Repenser le vivre-ensemble pour vivre dans la paix

DOSSIER DU MOIS

Le vivre-ensemble en débat

Soad Begdouri Khemmal

Fondatrice de l’association « Les victimes du 16 mai », Présidente de « l’Association Marocaine des victimes du Terrorisme » & écrivaine

 

Certains sont arrivés à un niveau d’intolérance et de rejet de l’autre tel qu’ils tournent le dos aux principes et aux valeurs éducatifs qui ont toujours fondé et illuminé notre chemin et nos vies. Comme quand la famille se regroupait autour d’un repas et regardait la même chaîne de télévision… peut-être est-ce une forme de nostalgie de ma part, mais je ne peux renoncer à l’idée qu’une forme de notre passé commun ne doit pas forcément passer… Quand les parents jouaient leur rôle en écoutant, orientant et en accompagnant leurs enfants, quand l’école jouait aussi son rôle d’outil d’apprentissage d’activités sportives et artistiques. Le fossé s’est en somme beaucoup creusé, élargi, entre les jeunes et les adultes, notamment les responsables politiques et, surtout, ceux des organisations politiques qui n’assument plus leur rôle de « modèle fédérateur » et d’ »exemplarité »  constructive, créative pour la jeunesse.

A mon avis, nous vivons ensemble mais comment ?  Sûrement, chacun dans son coin. Séparés les uns des autres, presque emmurés dans une espèce d’ »individualité collective ». Il y a donc urgence à repenser, à approfondir les principes éthiques et politiques nécessaires au vivre-ensemble, tisser, en somme, les liens entre les différentes composantes de notre société, s’ouvrir sur nous-mêmes autant que sur les autres.  Abdelkébir Khatibi parlait du Maroc au pluriel. Du pays comme une identité, Une et multiple.

A ce propos, je me souviens quand j’étais enfant, avec nos voisins espagnols à Tanger, nous cohabitions et nos relations étaient formidables. Mieux, nous partagions plusieurs choses simples de la vie tout en conservant nos particularités et nos habitudes respectives. C’est un grand mur qui s’est installé au fil des années. Un mur que certains érigent en haine et, souvent,  rejet catégorique de toute forme d’altérité. Mais un rejet d’autant plus paradoxal et, j’ajouterai, schizophrénique, qu’il ne s’empêche, sans la moindre hésitation,  d’accepter et de revendiquer le confort d’un monde «moderne» qu’ils tiennent eux-mêmes pour absolument suspect tant moralement que politiquement !
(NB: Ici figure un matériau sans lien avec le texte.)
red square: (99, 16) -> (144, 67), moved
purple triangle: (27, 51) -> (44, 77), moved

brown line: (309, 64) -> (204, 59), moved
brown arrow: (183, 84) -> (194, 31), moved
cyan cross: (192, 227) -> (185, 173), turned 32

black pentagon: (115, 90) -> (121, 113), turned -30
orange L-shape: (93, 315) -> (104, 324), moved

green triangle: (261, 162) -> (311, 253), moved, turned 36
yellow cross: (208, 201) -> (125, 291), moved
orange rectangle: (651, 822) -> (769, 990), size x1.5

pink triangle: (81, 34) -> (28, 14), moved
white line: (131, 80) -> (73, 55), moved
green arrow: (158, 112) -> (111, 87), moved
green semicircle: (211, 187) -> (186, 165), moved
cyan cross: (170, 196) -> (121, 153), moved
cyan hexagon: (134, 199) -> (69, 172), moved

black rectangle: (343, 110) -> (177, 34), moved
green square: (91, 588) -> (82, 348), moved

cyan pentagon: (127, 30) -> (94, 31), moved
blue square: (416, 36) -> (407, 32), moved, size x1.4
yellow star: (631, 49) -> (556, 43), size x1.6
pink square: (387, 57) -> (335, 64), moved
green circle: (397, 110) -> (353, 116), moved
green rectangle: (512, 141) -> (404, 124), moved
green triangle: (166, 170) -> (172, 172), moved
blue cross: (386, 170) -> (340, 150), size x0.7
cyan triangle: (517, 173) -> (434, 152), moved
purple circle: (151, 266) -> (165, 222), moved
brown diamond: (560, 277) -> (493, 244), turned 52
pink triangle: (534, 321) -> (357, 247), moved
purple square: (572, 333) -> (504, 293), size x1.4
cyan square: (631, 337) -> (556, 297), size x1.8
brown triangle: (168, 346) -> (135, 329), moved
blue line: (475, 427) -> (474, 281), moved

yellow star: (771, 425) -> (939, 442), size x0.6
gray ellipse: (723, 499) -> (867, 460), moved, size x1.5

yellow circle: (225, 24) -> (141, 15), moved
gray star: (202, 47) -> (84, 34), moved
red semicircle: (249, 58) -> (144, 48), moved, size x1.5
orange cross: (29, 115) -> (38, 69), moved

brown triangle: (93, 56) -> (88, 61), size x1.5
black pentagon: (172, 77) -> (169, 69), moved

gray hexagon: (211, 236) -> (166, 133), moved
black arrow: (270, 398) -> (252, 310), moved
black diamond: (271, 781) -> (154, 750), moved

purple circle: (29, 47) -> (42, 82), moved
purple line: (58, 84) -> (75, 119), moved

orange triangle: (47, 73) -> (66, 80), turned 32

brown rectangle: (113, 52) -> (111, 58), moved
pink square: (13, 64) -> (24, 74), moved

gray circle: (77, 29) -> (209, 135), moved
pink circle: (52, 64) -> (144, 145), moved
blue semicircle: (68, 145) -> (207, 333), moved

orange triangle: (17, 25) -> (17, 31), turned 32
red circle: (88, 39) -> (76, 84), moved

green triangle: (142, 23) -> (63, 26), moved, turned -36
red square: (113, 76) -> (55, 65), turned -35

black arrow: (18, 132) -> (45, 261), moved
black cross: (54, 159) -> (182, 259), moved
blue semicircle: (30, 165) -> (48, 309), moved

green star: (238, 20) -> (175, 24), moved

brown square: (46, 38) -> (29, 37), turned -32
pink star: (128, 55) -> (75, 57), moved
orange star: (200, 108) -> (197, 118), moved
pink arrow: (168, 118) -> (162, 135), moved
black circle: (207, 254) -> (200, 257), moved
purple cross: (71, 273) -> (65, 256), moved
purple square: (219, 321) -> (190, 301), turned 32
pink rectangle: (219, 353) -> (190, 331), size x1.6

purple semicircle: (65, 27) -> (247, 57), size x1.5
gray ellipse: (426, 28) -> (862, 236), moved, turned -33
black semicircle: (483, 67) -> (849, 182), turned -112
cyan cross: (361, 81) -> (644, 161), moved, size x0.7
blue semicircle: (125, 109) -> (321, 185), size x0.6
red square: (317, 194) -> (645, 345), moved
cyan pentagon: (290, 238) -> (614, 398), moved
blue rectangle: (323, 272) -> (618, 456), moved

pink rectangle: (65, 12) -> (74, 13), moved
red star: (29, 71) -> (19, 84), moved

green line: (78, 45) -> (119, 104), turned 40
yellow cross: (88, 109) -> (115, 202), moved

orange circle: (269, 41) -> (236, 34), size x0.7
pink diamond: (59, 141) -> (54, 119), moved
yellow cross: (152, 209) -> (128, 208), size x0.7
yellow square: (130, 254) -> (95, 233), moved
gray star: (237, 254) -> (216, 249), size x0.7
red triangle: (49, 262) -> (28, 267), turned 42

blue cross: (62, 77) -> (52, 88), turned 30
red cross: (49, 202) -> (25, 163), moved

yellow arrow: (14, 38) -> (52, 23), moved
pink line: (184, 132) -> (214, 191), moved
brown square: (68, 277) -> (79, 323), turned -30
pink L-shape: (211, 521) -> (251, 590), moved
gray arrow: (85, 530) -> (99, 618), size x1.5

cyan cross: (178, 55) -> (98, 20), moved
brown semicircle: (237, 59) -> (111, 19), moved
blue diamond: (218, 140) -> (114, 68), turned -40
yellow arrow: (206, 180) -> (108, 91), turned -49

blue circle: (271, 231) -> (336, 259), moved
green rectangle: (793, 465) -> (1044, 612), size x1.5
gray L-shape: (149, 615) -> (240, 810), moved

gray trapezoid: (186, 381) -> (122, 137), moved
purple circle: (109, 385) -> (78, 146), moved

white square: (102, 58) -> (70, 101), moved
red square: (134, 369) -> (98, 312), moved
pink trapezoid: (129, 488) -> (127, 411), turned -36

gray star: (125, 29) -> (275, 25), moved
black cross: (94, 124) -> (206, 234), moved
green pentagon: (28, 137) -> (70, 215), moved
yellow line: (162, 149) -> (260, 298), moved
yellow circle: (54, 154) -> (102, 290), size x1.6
Notre société a toujours été multiculturelle et multiethnique et notre religion, l’Islam malékite modéré a fait de nous des Marocains tolérants et ouverts, mais c’est la propagation du wahhabisme à travers nos mosquées, nos établissements scolaires et universitaires qui a bouleversé, depuis quelques décennies, le vécu de plusieurs de nos compatriotes. Nous n’avons donc pas besoin d’une nouvelle «éthique», nous avons juste besoin de vider nos esprits des idées rigides qui transforment nos jeunes en des machines à tuer et dans les meilleurs des cas, en des « mcharmlines »(«coupeurs de routes»), des drogués ou des «harragas».

Je ne vois pas d’autres issues pour sortir de la crise morale qui nous infecte qu’à travers le retour à l’Islam modéré de nos parents et grands-parents qui, eux,  nous ont appris à cohabiter avec l’autre avec (et non malgré !) ses différences. L’autre moyen c’est l’école et le système éducatif. D’abord, il faut assurer la scolarisation à tous nos enfants dans de bonnes conditions. Et puis poser la question : qu’est-ce qu’on doit apprendre à nos jeunes pour pouvoir les protéger de tout danger et leur donner les moyens et les méthodes pour être à l’abri des idéologies fondées sur la haine et le rejet de l’Autre . Sans oublier également le rôle de la sensibilisation et de l’éducation à la citoyenneté et aux valeurs morales universelles que nous partageons, lois constitutionnelles à l’appui, avec toute l’humanité.